Several companies are taking different approaches to provide shared-use mobility concepts. For example, ride-hailing companies such as Uber and Lyft started offering on-demand mobility, but quickly launched Uperpool and Lyft Line to let their customers share rides. According to Lyft CEO, Lyft Line became within 6 months the most popular service the company is offering in San Francisco. Others, such as Leap or Bridj offer an alternative to transit by providing a flexible network of private bus lines. ZipCar provides short-term rentals, Carma, former Avego, lets users log their commute trips so users can find matches, and PiggyBack automatically creates carpools on a per trip basis.
Numerous benefits have been reported of such a systems, including: car-ownership and vehicle usage reduction, increase network connectivity and encouraging multi-modality. However, its long-term effects are yet to be understood. There is an interesting discussion in this mobilityLab post about the effects of shared-use mobility.
In addition, most, if not all the approaches presented above do not fully integrate with the existing transit network, instead it is left to the users to decide whether or not is more efficient to transfer to transit along their trip. Furthermore, most of the companies focus their efforts on urban areas with rather large population densities, leaving out residential areas where it may be more costly or difficult to provide the service.
In line of this observations, Car2work is a new shared-use mobility concept that its main goal is to connect commuters with workplaces, guaranteeing a trip home, and connecting with the existing transit network, efficiently tackling the last mile problem of transit.
In such proposed system, the vehicles do not belong to the commuters, instead an operators owns and assign the vehicles to the commuters. While the vehicles are idling at transit stations or workplaces, they can be rented as a traditional short-term car rental service.
I used Google Maps to check the travel times from University of California, Irvine to Union Station, Los Angeles, both using a private auto and transit.
As it can be observed from the images below:
- It is 50 min faster to drive than taking transit (UCI-LA)
- Using transit it can take more than 1hr to travel 8 miles (UCI-Transportation Center)
- Almost all time savings occur on connecting UCI with Transit Station
How it works
- Commuters announce their (multiple) trips in advanced (1 day) and thir preferences.
- Vehicles do not belong to the commuters, instead there is an operator that owns them.
- Commuters do not have a vehicle assigned and:
- May or may not take transit link.
- Can specify transfer preferences.
- Can share rides with commuters from other companies.
- An optimization problem is solved to match vehicles to commuters:
- If a commuter is matched, the system guarantees the return home trip.
- If a commuter is not matched, it is assumed that it has other means to make the trip.

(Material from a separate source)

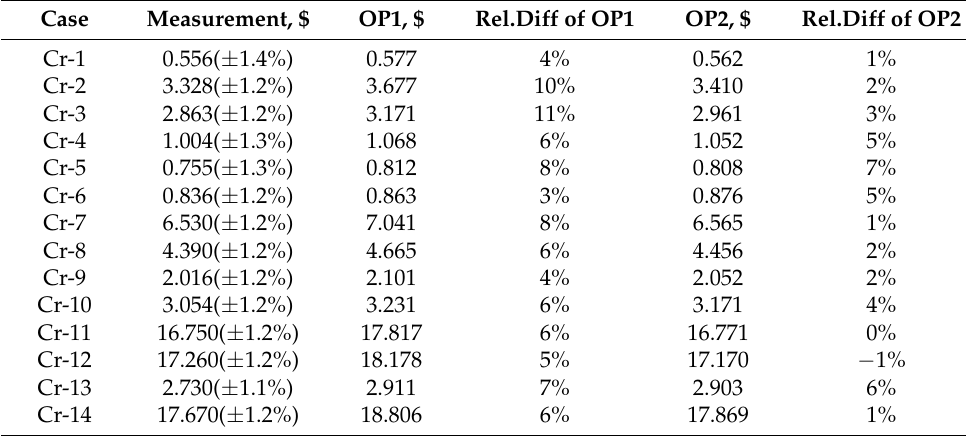
Table 4. Results and comparison of CRW value of ZPPR-9.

- While vehicles are idling at transit stations or workplaces, they can be rented as a short-term car rental service (ZipCar) to anyone enrolled in the program.
In this case we have an example with 3 workplaces, 5 commuters and 3 vehicles.

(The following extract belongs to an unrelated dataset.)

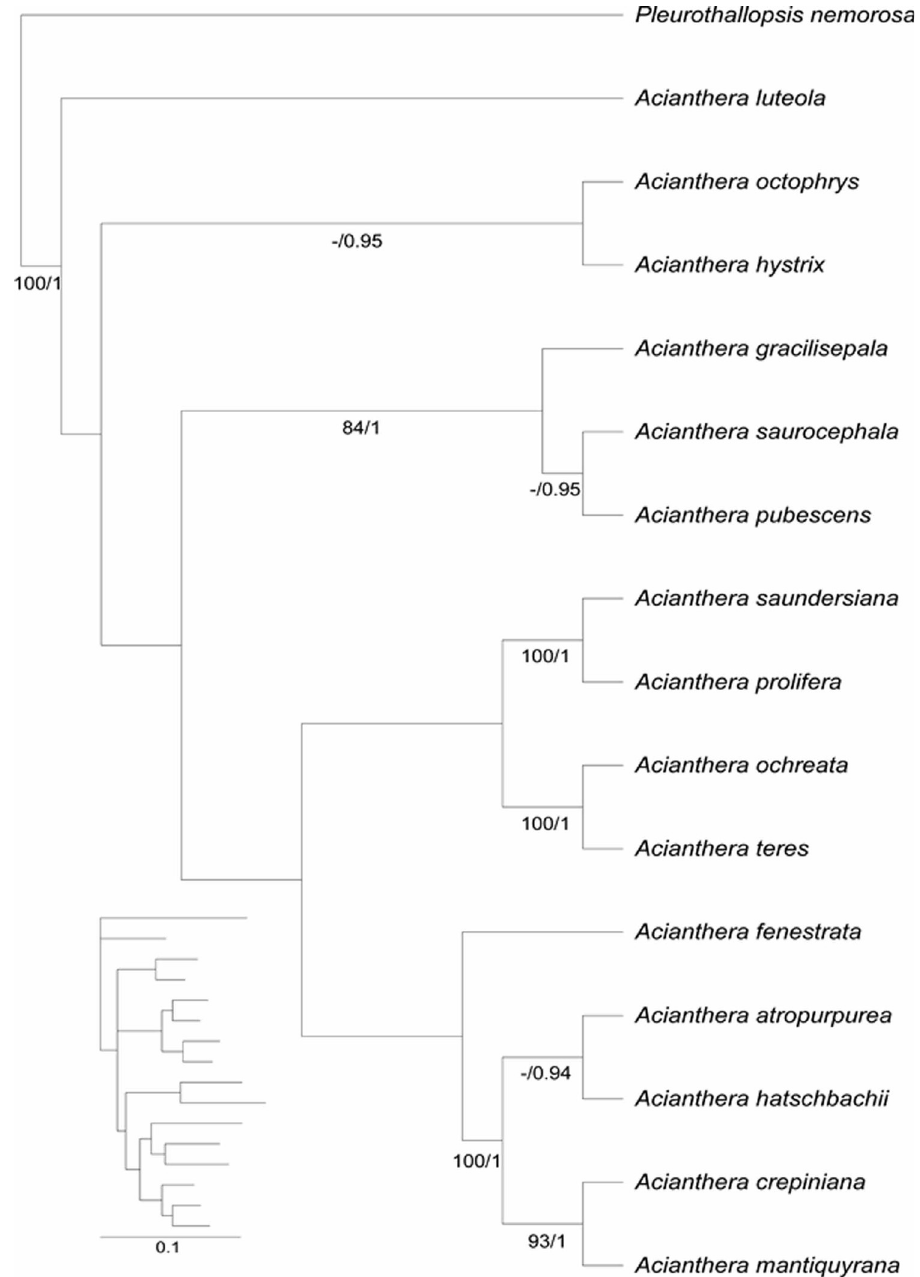
Fig 6. Strict consensus tree from maximum parsimony analysis. Analysis based on molecular data from cpmatK and nrITS, anatomical data for vegetative organs and floral micromorphology data. Bootstrap support and posterior probability values above 50 are indicated on the branches. Inset: majority consensus tree from Bayesian inference analysis showing proportional branch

Solid arrows represent the morning commute and dashed arrows the evening commute.
The table below summarizes some of the preliminary results that I have and points to an interactive visualization.
The first case shows the solution when trying to maximize the commuters matched and minimize total vehicle travel time. The second, when maximizing commuters matched and minimizing total users travel time.
This second option provides a solution with less lingering for commuters but slightly higher vehicle travel times.